- [Task description]: Lines of the listing below that contain the string "Papir" are to be returned.

*** Records supplied Section Begins ***

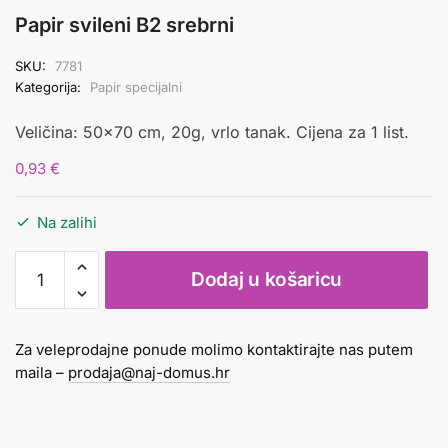
Papir svileni B2 srebrni
SKU:
7781
Kategorija:
Papir specijalni
Veličina: 50×70 cm, 20g, vrlo tanak. Cijena za 1 list.
0,93
€
Na zalihi
Papir
Dodaj u košaricu
svileni
B2
srebrni
Za veleprodajne ponude molimo kontaktirajte nas putem
količina
maila –
prodaja@naj-domus.hr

*** Records supplied Section Ends ***

- [Your response]:
Papir svileni B2 srebrni
Papir specijalni
Papir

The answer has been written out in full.